The Bible talks a lot about anger. There are two verses that come to mind when I think about anger, the first is this: Ephesians 4:26 “In your anger do not sin”: Do not let the sun go down while you are still angry,” So what do you do when you’re angry? You may hurt people physically, verbally, and emotionally. I know I am capable of physically hurting myself and verbally hurting the person I am angry with. A new way to deal with my anger has to do with the second verse. Proverbs 15:1 “A gentle answer turns away wrath, but a harsh word stirs up anger.” Next time you’re angry take that 10-minute or 24 hour break from the person you’re angry with or any people for that matter. Evaluate the situation. What do you want to accomplish by being angry? Do you want to get the person mad or do you want them to understand what you are saying? Why are you angry to begin with?

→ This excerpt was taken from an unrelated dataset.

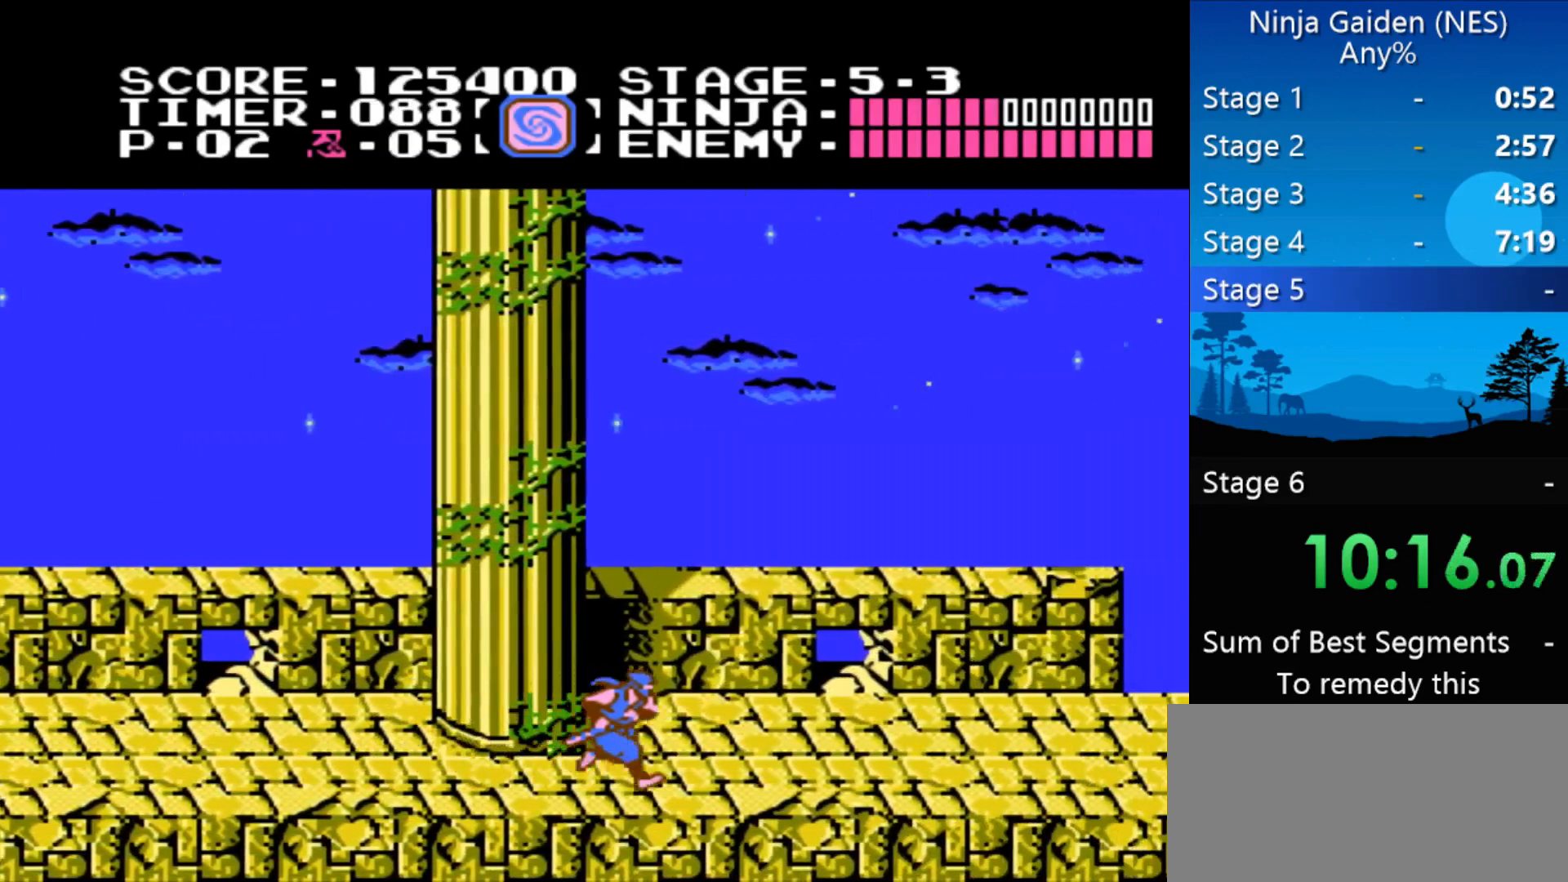
{"buttons": ["DPAD_RIGHT"], "events": []}
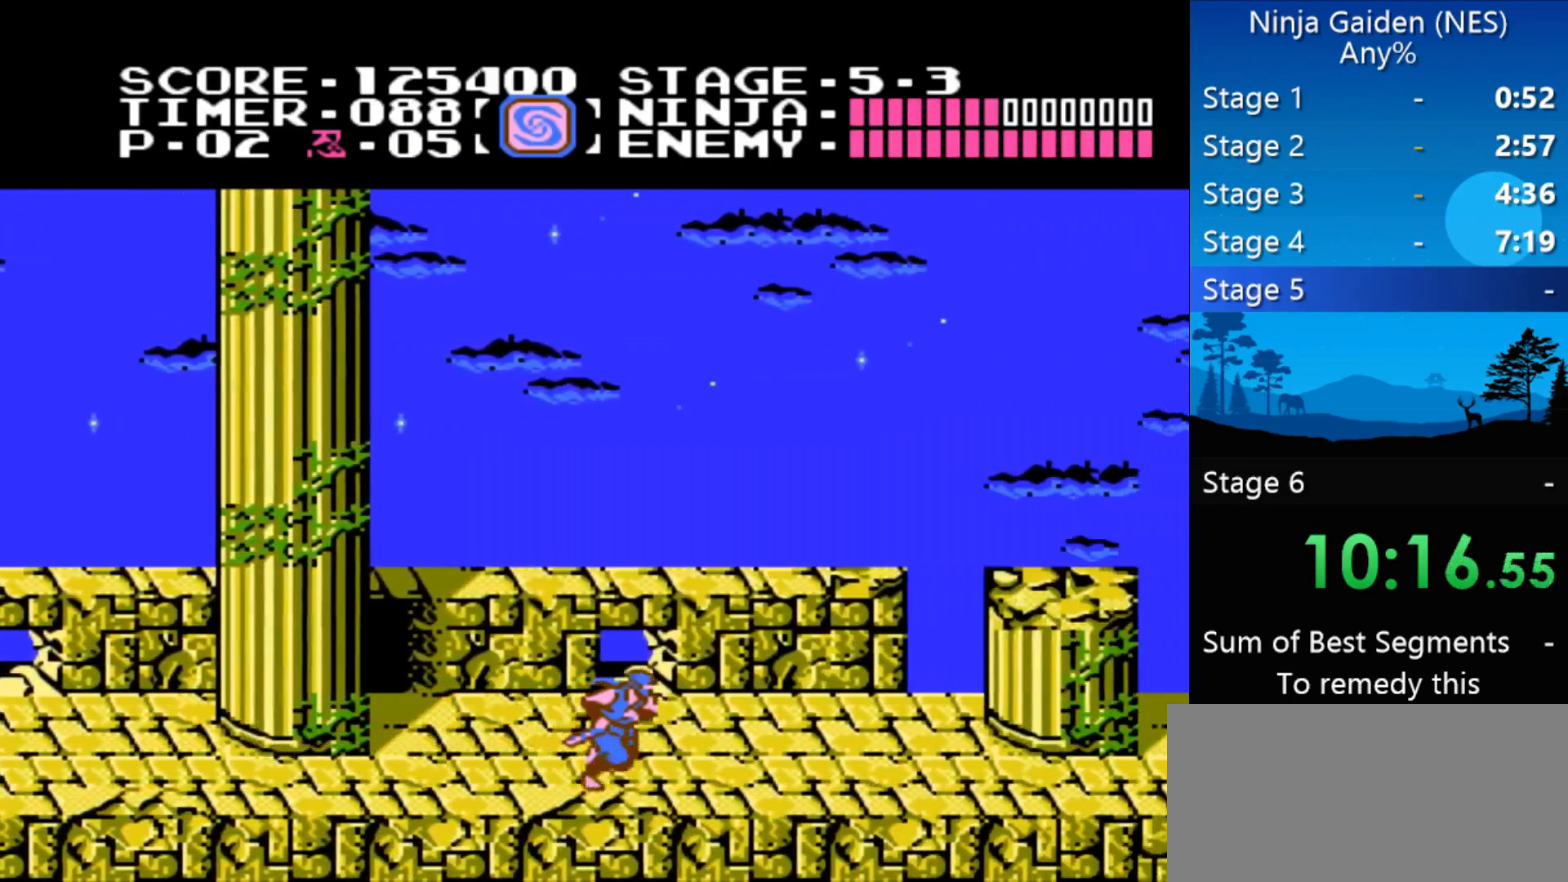
{"buttons": ["DPAD_RIGHT"], "events": []}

Are you really angry with that person or is it something you’re dealing with and they just happen to be an easy target?
It isn’t always easy, but try to remain calm. Blowing up solves nothing. Something I learned and still remember from 4th grade is that “It is better to cry than be angry.” Sometimes, that’s all anger is. You’re actually hurting and the strongest way to deal with it is to be angry. I always liked being angry over being sad because than I felt stronger. Who needs to be strong when I could just resolve the problem and move on? I have the right to cry.
Crazy thought, right?
 It get’s crazier.

For me, I hate letting people down; I hate saying no; and I hate speaking up for myself and asking for things. That’s what makes me a rug. I’m learning though that I have the same right to live life to the fullest as the next guy. If I am having a problem, I have the right to reach out for help. If someone is bothering me, I have the right to speak up. Now it is never okay to just tell someone “You’re annoying and stupid and I don’t like you.” That solves nothing and it isn’t really necessarily true. That person may be annoying you, but that doesn’t make them annoying. When you address people you’re having problems with always use “I” statements. Example: “I apologize, but I am feeling annoyed with you please excuse me I cannot talk to you anymore.” The truth is no one can make you feel a certain way. You choose how to react to people and to situations. So don’t blame people for your action choices. Take responsibility. Automatically, the person is going to go into defense mode if you insult them. That won’t help you get your point across. Try something new next time you feel angry. Step back and evaluate. What are you trying to accomplish? You can do it! Our brains are powerful things that need to be stretched and taught.

I hope this all makes sense. I’m still learning it myself and I’m hoping this school year I can put it into practice. Don’t be afraid to live life because you’re letting people walk all over you and don’t live your life angry just because it’s the easiest way for you to react. Skills to live life are actually really helpful (who knew). With God’s help I want to be more loving and less angry; I want to be more assertive.